Your task> Start to finish, the listing must be rewritten exactly.

Source information>

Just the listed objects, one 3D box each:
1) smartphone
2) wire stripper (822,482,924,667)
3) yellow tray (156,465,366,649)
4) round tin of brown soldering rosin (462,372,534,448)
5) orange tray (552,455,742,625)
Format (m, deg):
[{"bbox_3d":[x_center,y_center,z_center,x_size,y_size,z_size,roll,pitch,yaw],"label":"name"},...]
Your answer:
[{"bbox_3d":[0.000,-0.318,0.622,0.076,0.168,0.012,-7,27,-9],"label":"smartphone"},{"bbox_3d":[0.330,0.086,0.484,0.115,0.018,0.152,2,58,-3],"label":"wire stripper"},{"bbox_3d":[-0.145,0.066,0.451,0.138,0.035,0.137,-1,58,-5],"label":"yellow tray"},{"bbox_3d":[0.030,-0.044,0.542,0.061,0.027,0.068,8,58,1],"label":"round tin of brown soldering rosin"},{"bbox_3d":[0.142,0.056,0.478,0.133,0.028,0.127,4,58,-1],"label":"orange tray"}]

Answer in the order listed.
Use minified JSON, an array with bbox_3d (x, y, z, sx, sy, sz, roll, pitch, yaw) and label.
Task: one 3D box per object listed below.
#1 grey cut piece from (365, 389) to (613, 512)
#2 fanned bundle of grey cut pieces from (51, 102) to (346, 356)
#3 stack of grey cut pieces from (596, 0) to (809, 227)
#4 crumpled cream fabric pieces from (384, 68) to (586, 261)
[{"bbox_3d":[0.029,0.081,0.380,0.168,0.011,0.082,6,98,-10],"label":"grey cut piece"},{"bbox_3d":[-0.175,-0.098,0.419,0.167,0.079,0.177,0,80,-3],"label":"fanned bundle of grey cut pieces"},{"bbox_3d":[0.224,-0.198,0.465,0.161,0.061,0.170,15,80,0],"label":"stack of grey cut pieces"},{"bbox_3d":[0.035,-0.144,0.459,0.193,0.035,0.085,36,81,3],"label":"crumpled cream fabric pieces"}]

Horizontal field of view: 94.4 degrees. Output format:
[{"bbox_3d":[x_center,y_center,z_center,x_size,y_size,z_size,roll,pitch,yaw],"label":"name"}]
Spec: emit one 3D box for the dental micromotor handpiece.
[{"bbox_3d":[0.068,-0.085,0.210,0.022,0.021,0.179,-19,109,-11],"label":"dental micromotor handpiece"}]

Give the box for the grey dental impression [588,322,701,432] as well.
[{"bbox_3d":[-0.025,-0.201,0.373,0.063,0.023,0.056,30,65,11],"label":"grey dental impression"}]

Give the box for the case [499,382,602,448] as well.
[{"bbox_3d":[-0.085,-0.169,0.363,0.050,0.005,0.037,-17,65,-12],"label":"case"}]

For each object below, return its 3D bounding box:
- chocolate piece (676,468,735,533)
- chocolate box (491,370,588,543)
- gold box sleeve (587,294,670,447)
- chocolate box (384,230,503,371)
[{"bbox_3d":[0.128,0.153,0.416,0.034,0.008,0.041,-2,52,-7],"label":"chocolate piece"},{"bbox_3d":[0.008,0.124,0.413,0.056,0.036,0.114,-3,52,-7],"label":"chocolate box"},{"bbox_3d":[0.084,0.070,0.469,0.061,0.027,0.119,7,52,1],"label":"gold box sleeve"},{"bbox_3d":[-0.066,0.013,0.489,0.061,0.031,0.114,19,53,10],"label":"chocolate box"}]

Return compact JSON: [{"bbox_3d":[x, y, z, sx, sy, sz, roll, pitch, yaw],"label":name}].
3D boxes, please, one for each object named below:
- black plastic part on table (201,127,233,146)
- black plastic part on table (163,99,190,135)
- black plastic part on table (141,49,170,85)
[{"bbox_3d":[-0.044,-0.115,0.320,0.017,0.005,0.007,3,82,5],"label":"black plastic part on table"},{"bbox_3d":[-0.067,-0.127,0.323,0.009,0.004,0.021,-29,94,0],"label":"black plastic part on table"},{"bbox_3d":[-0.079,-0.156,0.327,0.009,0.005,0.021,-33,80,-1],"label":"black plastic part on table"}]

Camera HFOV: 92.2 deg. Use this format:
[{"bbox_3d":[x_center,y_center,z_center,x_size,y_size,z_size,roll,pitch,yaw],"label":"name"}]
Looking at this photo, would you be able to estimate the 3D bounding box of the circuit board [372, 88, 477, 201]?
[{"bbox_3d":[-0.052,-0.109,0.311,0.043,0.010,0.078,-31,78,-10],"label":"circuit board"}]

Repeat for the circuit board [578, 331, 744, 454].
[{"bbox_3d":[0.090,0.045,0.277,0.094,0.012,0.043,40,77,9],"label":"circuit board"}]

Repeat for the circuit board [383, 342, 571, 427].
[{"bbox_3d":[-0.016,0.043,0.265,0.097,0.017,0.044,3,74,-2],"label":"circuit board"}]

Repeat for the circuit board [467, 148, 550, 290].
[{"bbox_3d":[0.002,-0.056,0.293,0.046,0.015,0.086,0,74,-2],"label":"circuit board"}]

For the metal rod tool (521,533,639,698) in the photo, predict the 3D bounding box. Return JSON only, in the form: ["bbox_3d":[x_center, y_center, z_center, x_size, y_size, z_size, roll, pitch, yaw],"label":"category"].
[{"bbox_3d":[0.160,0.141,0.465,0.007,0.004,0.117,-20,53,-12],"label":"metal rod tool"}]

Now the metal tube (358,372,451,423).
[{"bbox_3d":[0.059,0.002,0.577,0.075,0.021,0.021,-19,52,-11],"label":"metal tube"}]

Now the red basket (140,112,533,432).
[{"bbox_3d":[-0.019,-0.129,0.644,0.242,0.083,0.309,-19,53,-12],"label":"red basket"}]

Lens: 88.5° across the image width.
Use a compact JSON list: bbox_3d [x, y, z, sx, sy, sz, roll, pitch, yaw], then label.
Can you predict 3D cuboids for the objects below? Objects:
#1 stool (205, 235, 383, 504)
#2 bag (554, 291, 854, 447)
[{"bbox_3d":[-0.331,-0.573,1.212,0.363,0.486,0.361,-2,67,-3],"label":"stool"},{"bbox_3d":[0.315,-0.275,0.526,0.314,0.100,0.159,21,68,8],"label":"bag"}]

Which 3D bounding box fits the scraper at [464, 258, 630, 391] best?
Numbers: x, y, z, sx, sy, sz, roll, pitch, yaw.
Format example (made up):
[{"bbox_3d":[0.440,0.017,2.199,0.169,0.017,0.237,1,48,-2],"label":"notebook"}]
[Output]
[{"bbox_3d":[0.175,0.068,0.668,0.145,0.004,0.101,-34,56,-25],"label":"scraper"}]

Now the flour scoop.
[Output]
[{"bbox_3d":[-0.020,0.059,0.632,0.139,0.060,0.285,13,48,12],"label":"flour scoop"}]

Response>
Just the listed objects, one 3D box each:
1) smartphone
2) wire stripper (822,482,924,667)
3) yellow tray (156,465,366,649)
4) round tin of brown soldering rosin (462,372,534,448)
5) orange tray (552,455,742,625)
Format (m, deg):
[{"bbox_3d":[x_center,y_center,z_center,x_size,y_size,z_size,roll,pitch,yaw],"label":"name"},...]
Your answer:
[{"bbox_3d":[0.000,-0.318,0.622,0.076,0.168,0.012,-7,27,-9],"label":"smartphone"},{"bbox_3d":[0.330,0.086,0.484,0.115,0.018,0.152,2,58,-3],"label":"wire stripper"},{"bbox_3d":[-0.145,0.066,0.451,0.138,0.035,0.137,-1,58,-5],"label":"yellow tray"},{"bbox_3d":[0.030,-0.044,0.542,0.061,0.027,0.068,8,58,1],"label":"round tin of brown soldering rosin"},{"bbox_3d":[0.142,0.056,0.478,0.133,0.028,0.127,4,58,-1],"label":"orange tray"}]

Answer in the order listed.
Use minified JSON, an array with bbox_3d (x, y, z, sx, sy, sz, roll, pitch, yaw) and label.
Task: one 3D box per object listed below.
#1 grey cut piece from (365, 389) to (613, 512)
#2 fanned bundle of grey cut pieces from (51, 102) to (346, 356)
#3 stack of grey cut pieces from (596, 0) to (809, 227)
#4 crumpled cream fabric pieces from (384, 68) to (586, 261)
[{"bbox_3d":[0.029,0.081,0.380,0.168,0.011,0.082,6,98,-10],"label":"grey cut piece"},{"bbox_3d":[-0.175,-0.098,0.419,0.167,0.079,0.177,0,80,-3],"label":"fanned bundle of grey cut pieces"},{"bbox_3d":[0.224,-0.198,0.465,0.161,0.061,0.170,15,80,0],"label":"stack of grey cut pieces"},{"bbox_3d":[0.035,-0.144,0.459,0.193,0.035,0.085,36,81,3],"label":"crumpled cream fabric pieces"}]

Horizontal field of view: 94.4 degrees. Output format:
[{"bbox_3d":[x_center,y_center,z_center,x_size,y_size,z_size,roll,pitch,yaw],"label":"name"}]
Spec: emit one 3D box for the dental micromotor handpiece.
[{"bbox_3d":[0.068,-0.085,0.210,0.022,0.021,0.179,-19,109,-11],"label":"dental micromotor handpiece"}]

Give the box for the grey dental impression [588,322,701,432] as well.
[{"bbox_3d":[-0.025,-0.201,0.373,0.063,0.023,0.056,30,65,11],"label":"grey dental impression"}]

Give the box for the case [499,382,602,448] as well.
[{"bbox_3d":[-0.085,-0.169,0.363,0.050,0.005,0.037,-17,65,-12],"label":"case"}]

For each object below, return its 3D bounding box:
- chocolate piece (676,468,735,533)
- chocolate box (491,370,588,543)
- gold box sleeve (587,294,670,447)
- chocolate box (384,230,503,371)
[{"bbox_3d":[0.128,0.153,0.416,0.034,0.008,0.041,-2,52,-7],"label":"chocolate piece"},{"bbox_3d":[0.008,0.124,0.413,0.056,0.036,0.114,-3,52,-7],"label":"chocolate box"},{"bbox_3d":[0.084,0.070,0.469,0.061,0.027,0.119,7,52,1],"label":"gold box sleeve"},{"bbox_3d":[-0.066,0.013,0.489,0.061,0.031,0.114,19,53,10],"label":"chocolate box"}]

Return compact JSON: [{"bbox_3d":[x, y, z, sx, sy, sz, roll, pitch, yaw],"label":name}].
3D boxes, please, one for each object named below:
- black plastic part on table (201,127,233,146)
- black plastic part on table (163,99,190,135)
- black plastic part on table (141,49,170,85)
[{"bbox_3d":[-0.044,-0.115,0.320,0.017,0.005,0.007,3,82,5],"label":"black plastic part on table"},{"bbox_3d":[-0.067,-0.127,0.323,0.009,0.004,0.021,-29,94,0],"label":"black plastic part on table"},{"bbox_3d":[-0.079,-0.156,0.327,0.009,0.005,0.021,-33,80,-1],"label":"black plastic part on table"}]

Camera HFOV: 92.2 deg. Use this format:
[{"bbox_3d":[x_center,y_center,z_center,x_size,y_size,z_size,roll,pitch,yaw],"label":"name"}]
Looking at this photo, would you be able to estimate the 3D bounding box of the circuit board [372, 88, 477, 201]?
[{"bbox_3d":[-0.052,-0.109,0.311,0.043,0.010,0.078,-31,78,-10],"label":"circuit board"}]

Repeat for the circuit board [578, 331, 744, 454].
[{"bbox_3d":[0.090,0.045,0.277,0.094,0.012,0.043,40,77,9],"label":"circuit board"}]

Repeat for the circuit board [383, 342, 571, 427].
[{"bbox_3d":[-0.016,0.043,0.265,0.097,0.017,0.044,3,74,-2],"label":"circuit board"}]

Repeat for the circuit board [467, 148, 550, 290].
[{"bbox_3d":[0.002,-0.056,0.293,0.046,0.015,0.086,0,74,-2],"label":"circuit board"}]

For the metal rod tool (521,533,639,698) in the photo, predict the 3D bounding box. Return JSON only, in the form: ["bbox_3d":[x_center, y_center, z_center, x_size, y_size, z_size, roll, pitch, yaw],"label":"category"].
[{"bbox_3d":[0.160,0.141,0.465,0.007,0.004,0.117,-20,53,-12],"label":"metal rod tool"}]

Now the metal tube (358,372,451,423).
[{"bbox_3d":[0.059,0.002,0.577,0.075,0.021,0.021,-19,52,-11],"label":"metal tube"}]

Now the red basket (140,112,533,432).
[{"bbox_3d":[-0.019,-0.129,0.644,0.242,0.083,0.309,-19,53,-12],"label":"red basket"}]

Lens: 88.5° across the image width.
Use a compact JSON list: bbox_3d [x, y, z, sx, sy, sz, roll, pitch, yaw], then label.
Can you predict 3D cuboids for the objects below? Objects:
#1 stool (205, 235, 383, 504)
#2 bag (554, 291, 854, 447)
[{"bbox_3d":[-0.331,-0.573,1.212,0.363,0.486,0.361,-2,67,-3],"label":"stool"},{"bbox_3d":[0.315,-0.275,0.526,0.314,0.100,0.159,21,68,8],"label":"bag"}]

Which 3D bounding box fits the scraper at [464, 258, 630, 391] best?
Numbers: x, y, z, sx, sy, sz, roll, pitch, yaw.
Format example (made up):
[{"bbox_3d":[0.440,0.017,2.199,0.169,0.017,0.237,1,48,-2],"label":"notebook"}]
[Output]
[{"bbox_3d":[0.175,0.068,0.668,0.145,0.004,0.101,-34,56,-25],"label":"scraper"}]

Now the flour scoop.
[Output]
[{"bbox_3d":[-0.020,0.059,0.632,0.139,0.060,0.285,13,48,12],"label":"flour scoop"}]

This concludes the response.